Recorded data:
####################

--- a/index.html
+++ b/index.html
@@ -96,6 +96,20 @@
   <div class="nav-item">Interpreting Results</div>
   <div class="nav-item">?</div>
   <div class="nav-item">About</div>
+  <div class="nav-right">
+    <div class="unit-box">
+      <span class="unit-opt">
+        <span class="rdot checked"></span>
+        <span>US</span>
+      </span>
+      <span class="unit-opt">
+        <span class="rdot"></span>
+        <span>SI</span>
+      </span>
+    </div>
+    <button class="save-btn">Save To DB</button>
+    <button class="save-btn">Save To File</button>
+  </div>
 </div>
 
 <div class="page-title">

####################

Reproduce the records above exactly, character for character.

- Task solution -
--- a/index.html
+++ b/index.html
@@ -96,6 +96,20 @@
   <div class="nav-item">Interpreting Results</div>
   <div class="nav-item">?</div>
   <div class="nav-item">About</div>
+  <div class="nav-right">
+    <div class="unit-box">
+      <span class="unit-opt">
+        <span class="rdot checked"></span>
+        <span>US</span>
+      </span>
+      <span class="unit-opt">
+        <span class="rdot"></span>
+        <span>SI</span>
+      </span>
+    </div>
+    <button class="save-btn">Save To DB</button>
+    <button class="save-btn">Save To File</button>
+  </div>
 </div>
 
 <div class="page-title">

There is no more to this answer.